:: DATA TO PROCESS

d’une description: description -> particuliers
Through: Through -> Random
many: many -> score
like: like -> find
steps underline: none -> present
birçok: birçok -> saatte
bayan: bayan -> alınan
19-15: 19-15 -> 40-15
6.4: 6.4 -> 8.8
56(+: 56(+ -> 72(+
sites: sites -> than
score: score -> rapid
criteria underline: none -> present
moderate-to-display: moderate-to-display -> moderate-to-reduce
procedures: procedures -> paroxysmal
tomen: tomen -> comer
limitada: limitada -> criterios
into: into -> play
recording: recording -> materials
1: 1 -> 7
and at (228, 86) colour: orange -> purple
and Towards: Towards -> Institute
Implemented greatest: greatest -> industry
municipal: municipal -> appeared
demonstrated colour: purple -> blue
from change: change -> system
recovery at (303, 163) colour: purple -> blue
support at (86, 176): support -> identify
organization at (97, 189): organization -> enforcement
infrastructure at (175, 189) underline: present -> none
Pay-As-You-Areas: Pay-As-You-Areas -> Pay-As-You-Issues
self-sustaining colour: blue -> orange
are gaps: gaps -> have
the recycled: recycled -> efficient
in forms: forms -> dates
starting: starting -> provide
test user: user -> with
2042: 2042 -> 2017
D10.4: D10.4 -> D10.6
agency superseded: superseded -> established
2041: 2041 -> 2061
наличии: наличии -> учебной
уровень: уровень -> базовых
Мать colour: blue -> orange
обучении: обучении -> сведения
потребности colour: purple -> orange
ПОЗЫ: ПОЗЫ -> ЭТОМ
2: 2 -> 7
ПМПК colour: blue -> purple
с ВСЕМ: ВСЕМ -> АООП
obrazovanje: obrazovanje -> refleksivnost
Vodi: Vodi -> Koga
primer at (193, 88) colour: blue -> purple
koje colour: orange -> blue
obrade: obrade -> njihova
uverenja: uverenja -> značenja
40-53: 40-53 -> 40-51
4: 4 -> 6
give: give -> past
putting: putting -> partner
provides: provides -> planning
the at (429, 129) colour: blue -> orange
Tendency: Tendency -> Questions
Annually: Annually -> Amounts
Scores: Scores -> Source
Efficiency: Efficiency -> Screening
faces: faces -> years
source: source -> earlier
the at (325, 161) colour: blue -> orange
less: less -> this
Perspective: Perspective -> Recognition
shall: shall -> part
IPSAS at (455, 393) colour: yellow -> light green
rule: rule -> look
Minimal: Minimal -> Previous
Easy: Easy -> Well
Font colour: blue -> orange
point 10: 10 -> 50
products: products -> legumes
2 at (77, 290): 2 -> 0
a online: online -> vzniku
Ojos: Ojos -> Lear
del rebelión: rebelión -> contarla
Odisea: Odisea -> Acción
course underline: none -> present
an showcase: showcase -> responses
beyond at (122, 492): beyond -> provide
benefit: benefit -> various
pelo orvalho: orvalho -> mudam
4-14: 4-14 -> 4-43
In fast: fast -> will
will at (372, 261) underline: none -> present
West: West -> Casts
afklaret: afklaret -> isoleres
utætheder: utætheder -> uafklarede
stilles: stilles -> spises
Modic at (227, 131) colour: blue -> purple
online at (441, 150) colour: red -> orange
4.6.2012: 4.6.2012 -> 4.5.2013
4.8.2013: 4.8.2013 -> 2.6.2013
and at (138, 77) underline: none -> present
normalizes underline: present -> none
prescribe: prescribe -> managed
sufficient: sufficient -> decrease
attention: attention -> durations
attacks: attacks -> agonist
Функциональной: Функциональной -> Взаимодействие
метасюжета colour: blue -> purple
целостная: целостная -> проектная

::::

» SET EXERCISE
Please arrange the rows from the first one up to and including the line with "shall: shall -> part" as a numbered list, leaving out any blank lines.

» EXERCISE RESULT
1. d’une description: description -> particuliers
2. Through: Through -> Random
3. many: many -> score
4. like: like -> find
5. steps underline: none -> present
6. birçok: birçok -> saatte
7. bayan: bayan -> alınan
8. 19-15: 19-15 -> 40-15
9. 6.4: 6.4 -> 8.8
10. 56(+: 56(+ -> 72(+
11. sites: sites -> than
12. score: score -> rapid
13. criteria underline: none -> present
14. moderate-to-display: moderate-to-display -> moderate-to-reduce
15. procedures: procedures -> paroxysmal
16. tomen: tomen -> comer
17. limitada: limitada -> criterios
18. into: into -> play
19. recording: recording -> materials
20. 1: 1 -> 7
21. and at (228, 86) colour: orange -> purple
22. and Towards: Towards -> Institute
23. Implemented greatest: greatest -> industry
24. municipal: municipal -> appeared
25. demonstrated colour: purple -> blue
26. from change: change -> system
27. recovery at (303, 163) colour: purple -> blue
28. support at (86, 176): support -> identify
29. organization at (97, 189): organization -> enforcement
30. infrastructure at (175, 189) underline: present -> none
31. Pay-As-You-Areas: Pay-As-You-Areas -> Pay-As-You-Issues
32. self-sustaining colour: blue -> orange
33. are gaps: gaps -> have
34. the recycled: recycled -> efficient
35. in forms: forms -> dates
36. starting: starting -> provide
37. test user: user -> with
38. 2042: 2042 -> 2017
39. D10.4: D10.4 -> D10.6
40. agency superseded: superseded -> established
41. 2041: 2041 -> 2061
42. наличии: наличии -> учебной
43. уровень: уровень -> базовых
44. Мать colour: blue -> orange
45. обучении: обучении -> сведения
46. потребности colour: purple -> orange
47. ПОЗЫ: ПОЗЫ -> ЭТОМ
48. 2: 2 -> 7
49. ПМПК colour: blue -> purple
50. с ВСЕМ: ВСЕМ -> АООП
51. obrazovanje: obrazovanje -> refleksivnost
52. Vodi: Vodi -> Koga
53. primer at (193, 88) colour: blue -> purple
54. koje colour: orange -> blue
55. obrade: obrade -> njihova
56. uverenja: uverenja -> značenja
57. 40-53: 40-53 -> 40-51
58. 4: 4 -> 6
59. give: give -> past
60. putting: putting -> partner
61. provides: provides -> planning
62. the at (429, 129) colour: blue -> orange
63. Tendency: Tendency -> Questions
64. Annually: Annually -> Amounts
65. Scores: Scores -> Source
66. Efficiency: Efficiency -> Screening
67. faces: faces -> years
68. source: source -> earlier
69. the at (325, 161) colour: blue -> orange
70. less: less -> this
71. Perspective: Perspective -> Recognition
72. shall: shall -> part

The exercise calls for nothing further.